<<<<

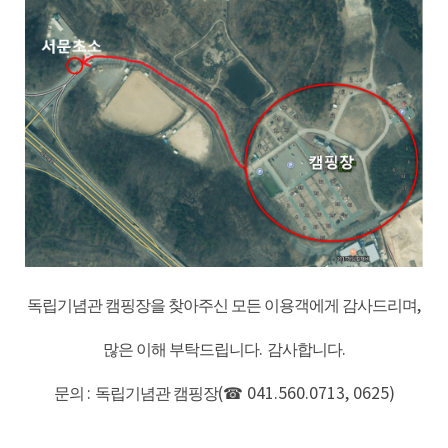
독립기념관 캠핑장을 찾아주신 모든 이용객에게 감사드리며
,
많은 이해 부탁드립니다
.
감사합니다
.
문의
:
독립기념관 캠핑장
(☎
041.560.0713, 0625)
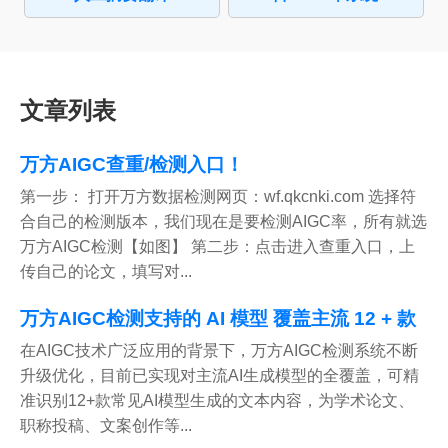
文章列表
万方AIGC查重/检测入口！
第一步： 打开万方数据检测网页：wf.qkcnki.com 选择符
合自己的检测版本，我们现在是要检测AIGC率，所有就选
万方AIGC检测【如图】 第二步：点击进入查重入口，上
传自己的论文，填写对...
万方AIGC检测支持的 AI 模型 覆盖主流 12 + 款
在AIGC技术广泛应用的背景下，万方AIGC检测系统不断
升级优化，目前已实现对主流AI生成模型的全覆盖，可精
准识别12+款常见AI模型生成的文本内容，为学术论文、
职称投稿、文案创作等...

>>>>

→ Work order
Arrange the text read from all of the records as a JSON list of strings, with one string per line and blank lines omitted. Leave the pictures out of the list.

→ The completed task
[
  "독립기념관 캠핑장을 찾아주신 모든 이용객에게 감사드리며",
  ",",
  "많은 이해 부탁드립니다",
  ".",
  "감사합니다",
  ".",
  "문의",
  ":",
  "독립기념관 캠핑장",
  "(☎",
  "041.560.0713, 0625)",
  "文章列表",
  "万方AIGC查重/检测入口！",
  "第一步： 打开万方数据检测网页：wf.qkcnki.com 选择符",
  "合自己的检测版本，我们现在是要检测AIGC率，所有就选",
  "万方AIGC检测【如图】 第二步：点击进入查重入口，上",
  "传自己的论文，填写对...",
  "万方AIGC检测支持的 AI 模型 覆盖主流 12 + 款",
  "在AIGC技术广泛应用的背景下，万方AIGC检测系统不断",
  "升级优化，目前已实现对主流AI生成模型的全覆盖，可精",
  "准识别12+款常见AI模型生成的文本内容，为学术论文、",
  "职称投稿、文案创作等..."
]